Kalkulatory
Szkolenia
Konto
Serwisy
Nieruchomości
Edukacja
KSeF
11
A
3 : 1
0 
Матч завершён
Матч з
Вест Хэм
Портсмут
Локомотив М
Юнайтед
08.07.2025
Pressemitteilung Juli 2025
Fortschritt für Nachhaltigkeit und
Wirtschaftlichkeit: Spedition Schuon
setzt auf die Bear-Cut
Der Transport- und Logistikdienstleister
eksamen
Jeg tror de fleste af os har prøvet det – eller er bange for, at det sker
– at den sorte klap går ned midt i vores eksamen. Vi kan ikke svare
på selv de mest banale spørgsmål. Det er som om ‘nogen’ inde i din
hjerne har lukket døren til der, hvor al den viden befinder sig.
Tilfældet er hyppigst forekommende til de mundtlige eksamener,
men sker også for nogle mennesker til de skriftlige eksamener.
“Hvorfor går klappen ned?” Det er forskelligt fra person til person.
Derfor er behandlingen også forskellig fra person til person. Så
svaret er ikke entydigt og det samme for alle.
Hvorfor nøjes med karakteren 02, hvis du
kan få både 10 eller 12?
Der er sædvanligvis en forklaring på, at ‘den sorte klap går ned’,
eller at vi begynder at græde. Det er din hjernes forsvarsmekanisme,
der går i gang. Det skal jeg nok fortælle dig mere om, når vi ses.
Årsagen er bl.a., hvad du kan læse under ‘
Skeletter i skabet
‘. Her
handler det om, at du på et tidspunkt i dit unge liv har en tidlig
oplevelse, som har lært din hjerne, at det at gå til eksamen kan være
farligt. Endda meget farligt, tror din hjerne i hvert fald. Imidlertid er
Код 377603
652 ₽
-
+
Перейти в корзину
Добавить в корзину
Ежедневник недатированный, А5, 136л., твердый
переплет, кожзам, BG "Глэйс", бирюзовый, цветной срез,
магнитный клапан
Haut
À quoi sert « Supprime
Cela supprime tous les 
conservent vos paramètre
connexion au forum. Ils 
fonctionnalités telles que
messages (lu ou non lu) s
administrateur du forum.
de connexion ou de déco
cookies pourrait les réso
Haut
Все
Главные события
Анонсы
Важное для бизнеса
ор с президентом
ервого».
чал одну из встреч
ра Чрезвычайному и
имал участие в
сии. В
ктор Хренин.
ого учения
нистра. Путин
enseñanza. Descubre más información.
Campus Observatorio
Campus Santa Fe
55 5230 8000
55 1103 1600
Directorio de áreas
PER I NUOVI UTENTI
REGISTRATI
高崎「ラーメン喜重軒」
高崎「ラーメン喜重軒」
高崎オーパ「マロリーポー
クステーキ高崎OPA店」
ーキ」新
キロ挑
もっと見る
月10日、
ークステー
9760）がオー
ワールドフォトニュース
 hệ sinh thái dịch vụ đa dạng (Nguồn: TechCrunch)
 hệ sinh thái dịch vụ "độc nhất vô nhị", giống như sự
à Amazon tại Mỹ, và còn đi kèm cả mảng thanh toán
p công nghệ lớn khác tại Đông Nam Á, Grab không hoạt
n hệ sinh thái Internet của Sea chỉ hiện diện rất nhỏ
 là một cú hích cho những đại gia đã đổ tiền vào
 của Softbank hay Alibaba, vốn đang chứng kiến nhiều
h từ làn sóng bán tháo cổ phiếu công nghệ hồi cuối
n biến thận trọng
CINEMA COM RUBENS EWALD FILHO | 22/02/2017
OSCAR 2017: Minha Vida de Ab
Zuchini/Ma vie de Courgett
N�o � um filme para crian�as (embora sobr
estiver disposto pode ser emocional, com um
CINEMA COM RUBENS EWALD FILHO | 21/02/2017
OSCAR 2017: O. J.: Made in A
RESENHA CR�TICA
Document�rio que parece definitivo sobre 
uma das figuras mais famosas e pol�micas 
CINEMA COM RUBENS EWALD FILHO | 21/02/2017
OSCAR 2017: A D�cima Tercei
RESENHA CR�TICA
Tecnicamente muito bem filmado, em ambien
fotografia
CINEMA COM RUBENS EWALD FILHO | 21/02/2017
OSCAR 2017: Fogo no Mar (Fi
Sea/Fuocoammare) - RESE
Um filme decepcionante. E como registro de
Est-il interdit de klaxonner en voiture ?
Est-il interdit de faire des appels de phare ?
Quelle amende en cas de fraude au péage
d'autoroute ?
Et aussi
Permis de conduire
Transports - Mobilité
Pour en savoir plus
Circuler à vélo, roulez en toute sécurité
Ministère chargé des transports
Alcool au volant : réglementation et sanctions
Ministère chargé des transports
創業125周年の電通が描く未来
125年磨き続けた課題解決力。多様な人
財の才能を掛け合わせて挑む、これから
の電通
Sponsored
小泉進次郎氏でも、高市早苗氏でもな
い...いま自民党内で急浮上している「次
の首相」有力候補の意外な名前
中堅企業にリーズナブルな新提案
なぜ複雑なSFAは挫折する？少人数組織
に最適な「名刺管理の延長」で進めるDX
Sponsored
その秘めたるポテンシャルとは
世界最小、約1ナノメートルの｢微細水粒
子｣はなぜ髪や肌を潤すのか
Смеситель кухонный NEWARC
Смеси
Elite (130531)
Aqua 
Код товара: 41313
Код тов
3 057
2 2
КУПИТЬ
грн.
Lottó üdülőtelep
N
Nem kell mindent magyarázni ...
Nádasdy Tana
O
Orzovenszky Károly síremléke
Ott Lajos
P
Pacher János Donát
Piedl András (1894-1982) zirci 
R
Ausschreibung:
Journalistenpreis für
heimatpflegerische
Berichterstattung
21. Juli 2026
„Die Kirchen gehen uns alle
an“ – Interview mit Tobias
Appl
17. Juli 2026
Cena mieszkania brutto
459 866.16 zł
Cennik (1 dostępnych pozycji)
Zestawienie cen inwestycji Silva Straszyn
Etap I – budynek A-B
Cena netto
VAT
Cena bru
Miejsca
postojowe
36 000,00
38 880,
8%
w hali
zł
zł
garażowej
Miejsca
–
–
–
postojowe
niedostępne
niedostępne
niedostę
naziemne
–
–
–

= = = =

Output every entry exactly.

Kalkulatory
Szkolenia
Konto
Serwisy
Nieruchomości
Edukacja
KSeF
11
A
3 : 1
0 
Матч завершён
Матч з
Вест Хэм
Портсмут
Локомотив М
Юнайтед
08.07.2025
Pressemitteilung Juli 2025
Fortschritt für Nachhaltigkeit und
Wirtschaftlichkeit: Spedition Schuon
setzt auf die Bear-Cut
Der Transport- und Logistikdienstleister
eksamen
Jeg tror de fleste af os har prøvet det – eller er bange for, at det sker
– at den sorte klap går ned midt i vores eksamen. Vi kan ikke svare
på selv de mest banale spørgsmål. Det er som om ‘nogen’ inde i din
hjerne har lukket døren til der, hvor al den viden befinder sig.
Tilfældet er hyppigst forekommende til de mundtlige eksamener,
men sker også for nogle mennesker til de skriftlige eksamener.
“Hvorfor går klappen ned?” Det er forskelligt fra person til person.
Derfor er behandlingen også forskellig fra person til person. Så
svaret er ikke entydigt og det samme for alle.
Hvorfor nøjes med karakteren 02, hvis du
kan få både 10 eller 12?
Der er sædvanligvis en forklaring på, at ‘den sorte klap går ned’,
eller at vi begynder at græde. Det er din hjernes forsvarsmekanisme,
der går i gang. Det skal jeg nok fortælle dig mere om, når vi ses.
Årsagen er bl.a., hvad du kan læse under ‘
Skeletter i skabet
‘. Her
handler det om, at du på et tidspunkt i dit unge liv har en tidlig
oplevelse, som har lært din hjerne, at det at gå til eksamen kan være
farligt. Endda meget farligt, tror din hjerne i hvert fald. Imidlertid er
Код 377603
652 ₽
-
+
Перейти в корзину
Добавить в корзину
Ежедневник недатированный, А5, 136л., твердый
переплет, кожзам, BG "Глэйс", бирюзовый, цветной срез,
магнитный клапан
Haut
À quoi sert « Supprime
Cela supprime tous les 
conservent vos paramètre
connexion au forum. Ils 
fonctionnalités telles que
messages (lu ou non lu) s
administrateur du forum.
de connexion ou de déco
cookies pourrait les réso
Haut
Все
Главные события
Анонсы
Важное для бизнеса
ор с президентом
ервого».
чал одну из встреч
ра Чрезвычайному и
имал участие в
сии. В
ктор Хренин.
ого учения
нистра. Путин
enseñanza. Descubre más información.
Campus Observatorio
Campus Santa Fe
55 5230 8000
55 1103 1600
Directorio de áreas
PER I NUOVI UTENTI
REGISTRATI
高崎「ラーメン喜重軒」
高崎「ラーメン喜重軒」
高崎オーパ「マロリーポー
クステーキ高崎OPA店」
ーキ」新
キロ挑
もっと見る
月10日、
ークステー
9760）がオー
ワールドフォトニュース
 hệ sinh thái dịch vụ đa dạng (Nguồn: TechCrunch)
 hệ sinh thái dịch vụ "độc nhất vô nhị", giống như sự
à Amazon tại Mỹ, và còn đi kèm cả mảng thanh toán
p công nghệ lớn khác tại Đông Nam Á, Grab không hoạt
n hệ sinh thái Internet của Sea chỉ hiện diện rất nhỏ
 là một cú hích cho những đại gia đã đổ tiền vào
 của Softbank hay Alibaba, vốn đang chứng kiến nhiều
h từ làn sóng bán tháo cổ phiếu công nghệ hồi cuối
n biến thận trọng
CINEMA COM RUBENS EWALD FILHO | 22/02/2017
OSCAR 2017: Minha Vida de Ab
Zuchini/Ma vie de Courgett
N�o � um filme para crian�as (embora sobr
estiver disposto pode ser emocional, com um
CINEMA COM RUBENS EWALD FILHO | 21/02/2017
OSCAR 2017: O. J.: Made in A
RESENHA CR�TICA
Document�rio que parece definitivo sobre 
uma das figuras mais famosas e pol�micas 
CINEMA COM RUBENS EWALD FILHO | 21/02/2017
OSCAR 2017: A D�cima Tercei
RESENHA CR�TICA
Tecnicamente muito bem filmado, em ambien
fotografia
CINEMA COM RUBENS EWALD FILHO | 21/02/2017
OSCAR 2017: Fogo no Mar (Fi
Sea/Fuocoammare) - RESE
Um filme decepcionante. E como registro de
Est-il interdit de klaxonner en voiture ?
Est-il interdit de faire des appels de phare ?
Quelle amende en cas de fraude au péage
d'autoroute ?
Et aussi
Permis de conduire
Transports - Mobilité
Pour en savoir plus
Circuler à vélo, roulez en toute sécurité
Ministère chargé des transports
Alcool au volant : réglementation et sanctions
Ministère chargé des transports
創業125周年の電通が描く未来
125年磨き続けた課題解決力。多様な人
財の才能を掛け合わせて挑む、これから
の電通
Sponsored
小泉進次郎氏でも、高市早苗氏でもな
い...いま自民党内で急浮上している「次
の首相」有力候補の意外な名前
中堅企業にリーズナブルな新提案
なぜ複雑なSFAは挫折する？少人数組織
に最適な「名刺管理の延長」で進めるDX
Sponsored
その秘めたるポテンシャルとは
世界最小、約1ナノメートルの｢微細水粒
子｣はなぜ髪や肌を潤すのか
Смеситель кухонный NEWARC
Смеси
Elite (130531)
Aqua 
Код товара: 41313
Код тов
3 057
2 2
КУПИТЬ
грн.
Lottó üdülőtelep
N
Nem kell mindent magyarázni ...
Nádasdy Tana
O
Orzovenszky Károly síremléke
Ott Lajos
P
Pacher János Donát
Piedl András (1894-1982) zirci 
R
Ausschreibung:
Journalistenpreis für
heimatpflegerische
Berichterstattung
21. Juli 2026
„Die Kirchen gehen uns alle
an“ – Interview mit Tobias
Appl
17. Juli 2026
Cena mieszkania brutto
459 866.16 zł
Cennik (1 dostępnych pozycji)
Zestawienie cen inwestycji Silva Straszyn
Etap I – budynek A-B
Cena netto
VAT
Cena bru
Miejsca
postojowe
36 000,00
38 880,
8%
w hali
zł
zł
garażowej
Miejsca
–
–
–
postojowe
niedostępne
niedostępne
niedostę
naziemne
–
–
–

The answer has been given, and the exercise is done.